Una vieja leyenda refiere la vida
de un rey que en cierta ocasión pidió a uno de sus sabios entregar una caña de
bambú al hombre más tonto que encontrase. El fiel siervo, luego de recorrer
largo tiempo en busca del elegido volvió un día al lecho del rey y lo halló
sumamente enfermo. Al contemplar al monarca, el hombre vio como este lamentaba
tener que dejar este mundo donde cuantiosas posesiones había acumulado, el rey sentía
dejar trono, fama, privilegios, y se aferraba con desesperación a ellos. Ante
esta actitud el erudito dio por terminada su búsqueda y entregó la caña al
mismo rey.
No es extraño vislumbrar en el
mundo actitudes desorbitadas, cínicas y extremas en personas que por sobre la
mínima lógica quieren mantener su poder o servirse de este para satisfacer su
ego. A través de la historia, monarcas, emperadores, presidentes y más
individuos que han ostentado el poder no han reparado en medios para
perennizarse en él. No han escatimado el sacrificio de pueblos enteros, la
muerte de innumerables inocentes; en muchos casos se han valido de la violencia,
el engaño, el fraude y más artimañas que validen su posición; han resultado
victoriosos en sus artilugios, mas, al momento de enfrentar la única e
inquebrantable justicia humana, al instante de la llegada de la enfermedad y la
muerte ya no hay treta que funcione, ya no hay enmienda, fraude electoral,
engaño informático ni acuerdo o conveniencia que salve al desdichado.
Aun así, la necedad de quebrantar
el orden natural, la pertinacia de desafiar lo inevitable, torna a esta clase
de individuos en incorregibles maniáticos. Su obsesión por la fama, el poder,
los ha quebrantado al punto de perder su misma dignidad de seres humanos, al
punto de ni siquiera acceder con decoro, con honor al solemne encuentro con la
muerte, que nos guste o no, debe invitarnos a reflexionar sobre el buen legado
que dejamos, sobre lo correcto que hacemos, no para beneficio personal sino
para el bienestar de otros.

*Ejercicios propuestos*
A - En el texto sobre el rey y la caña de bambú, ¿de qué medios dice que se han valido en muchos casos quienes ostentan el poder? Nombra los que menciona uno por uno.
B - Según el texto sobre el rey y la caña de bambú, ¿a quién entregó el sabio la caña al final?
C - Continúa el texto sobre el rey y la caña de bambú a partir de su última oración.

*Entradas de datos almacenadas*
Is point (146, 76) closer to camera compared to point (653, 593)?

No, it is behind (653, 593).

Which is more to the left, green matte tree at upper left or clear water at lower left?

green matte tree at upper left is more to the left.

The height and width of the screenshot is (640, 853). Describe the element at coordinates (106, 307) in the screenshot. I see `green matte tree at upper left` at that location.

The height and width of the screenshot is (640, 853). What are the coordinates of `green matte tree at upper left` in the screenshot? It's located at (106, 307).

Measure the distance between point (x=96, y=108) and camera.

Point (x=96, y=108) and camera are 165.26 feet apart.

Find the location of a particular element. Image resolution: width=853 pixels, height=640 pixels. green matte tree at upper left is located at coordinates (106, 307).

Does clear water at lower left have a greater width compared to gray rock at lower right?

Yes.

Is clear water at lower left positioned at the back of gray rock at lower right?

*Respuestas del ejercicio*
A - La violencia, el engaño y el fraude.

B - Al mismo rey.

C -
Y alrededor de estos actos e
individuos se hallan otros seres, más despreciables aún, quienes a manera de
carroñeros rondan al necio para recoger lo que acumuló, para seguir el legado
de insensatez y convertirse en los futuros necios. Incluso no reparan en volver
sobre los huesos del caído para hacer de estos un símbolo de martirio y así
alimentar mentiras que los mantengan en el poderío. Luego de la muerte de uno
de estos virulentos seres, viene lo más peligroso: el legado de odio,
separación y desconfianza que deja entre los que tuvieron la desdicha de
padecer bajo su dominio; muchos abogarán por él como un héroe, un mártir, así es
la pobre esencia humana que vencida por
la misericordia, la ignorancia o la lástima tiende a endiosar a sus opresores,
olvidando que el mal que hicieron vence las disimuladas bondades con las que
intentaron cubrir sus desaciertos. Por su parte, los más cuerdos, en silencio y
con el temor de que los tentáculos del monstruo sigan lastimando desde el más
allá, solamente respirarán con un poco de sosiego y con la esperanza de que
luego de tan nefastas sombras puedan llegar días de luz y justicia.